Koronavirüse yakalananların yaşadığı en başta gelen belirtilerden biri koku kaybı. Hastalar arasında kalıcı koku kaybı yaşayanlar da var. Koku kaybına ilişkin Türk bilim insanları tarafından yapılan araştırma, Amerikan Kulak Burun Boğaz Derneği'nin yayın organı American Otolaryngology-Head and Neck Surgery dergisinde yayınlandı. Kulak, Burun, Boğaz ve Baş-Boyun Cerrahisi Uzmanı Prof. Dr. Aytuğ Altundağ, araştırmanın sonuçlarını SABAH'a anlattı. İşte söyledikleri:
Ülkemizde ve dünyada koronavirüs sonrası koku kaybı yerine gelmeyen hastalar mevcut. Koku kaybı kalıcı olanların burun iç anatomilerini inceledik. Bu hastalarda burnun çatı kısmında koku alma tarafı daha geniş. Ailelerle ve koku kaybı yaşayan bireylerle konuştuğumuzda ailede en iyi koku alan kişinin koku kaybı yaşayan kişilerden oluştuğunu öğrendik.

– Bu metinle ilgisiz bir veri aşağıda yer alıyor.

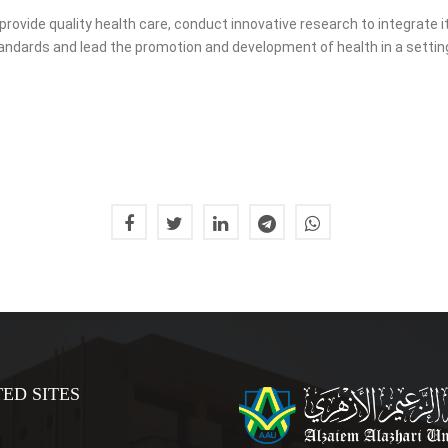
vide quality health care, conduct innovative research to integrate it
standards and lead the promotion and development of health in a setti
ED SITES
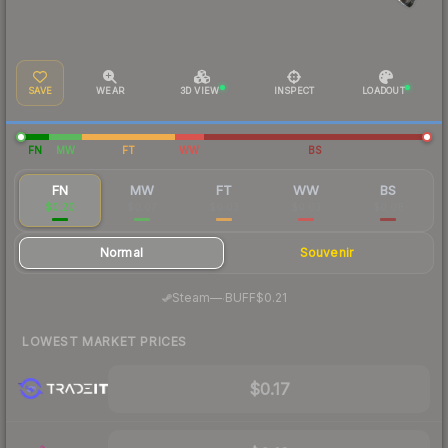
SAVE
WEAR
3D VIEW
INSPECT
LOADOUT
FN
MW
FT
WW
BS
FN
MW
FT
WW
BS
$0.20
$0.07
$0.03
$0.03
$0.08
Normal
Souvenir
·
Steam
—
BUFF
$0.21
LOWEST MARKET PRICES
$0.17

Bu hastalarda kokuyu en iyi alma avantajı olan koku alanının geniş olmasının koronavirüsün koku kaybının uzamasında bir risk faktörü oluşturduğunu saptadık. Koronavirüs ACE 2 reseptörü hücre içerisine girip çoğalmaya başlıyor. Virüsün buraya doğru hızlı bir yolculuk yaptığı, buradan hücre içerisine girmeye başladığı ve savaşın da burada olduğu ortaya çıktı. Bu burun iç anatomisi farklılığının kalıcı koku kaybı için bir risk olduğunu saptadığımız dünyadaki ilk çalışma.
YÜZDE 60'INDA KOKU KAYBI VAR
Ayrıca hastalığı ağır geçirenlerle hafif geçirenlerin durumunu inceledik. Koronavirüsü ağır geçirenlerle hafif geçirenlerdeki koku farklarına baktık. Hafif geçiren ve koku alma bozukluğu olanlarda internokin 6 düzeylerinin ağır geçirenlerden daha düşük olduğunu gördük. Hastaların yüzde 60'ında koku kaybı var.
Koku alma bozukluğu olanlar, aslında hastalığı biraz daha hafif geçiriyorlar. Virüs akciğere gitmek yerine savaşı burunda gerçekleştiriyor. Yani koku kaybı varsa hastalığı hafif geçirme kriteri olabiliyor. Koku alma bozukluğu sadece hastalığın tespiti için değil, hastalığın gidişatının değerlendirilmesi için de bir kriter haline geldi. Sanki vücut kokuyu kurban veriyor. Bu savaş sırasında vücut mücadele ederken akciğere daha az gidiyor.
'Koku egzersizi yapılmalı'
Koku kaybı yaşayan hastaların yemeklerden tat ve lezzet almadığını, kendilerini güvensiz hissettiklerini ve depresyona girdiklerini belirten Altundağ, koku kaybı yaşayan hastaların uçucu yağlarla veya normal kokularla koklama egzersizleri yapması gerektiğini, bunun koku sinir hücrelerinin tekrar canlanmasını sağlayabileceğini ifade etti. Altundağ, "Bu egzersizlerde nane, okaliptüs, gül, kekik, limon, yasemin, karanfil, bergamot, mandalina gibi yağlar koklanarak egzersiz yapılabilir. Hasta çiçeksi, meyvemsi, baharatlı, reçineli kokularla koku egzersizleri yaparak koku yeteneğini arttırmaya çalışmalı" diye konuştu.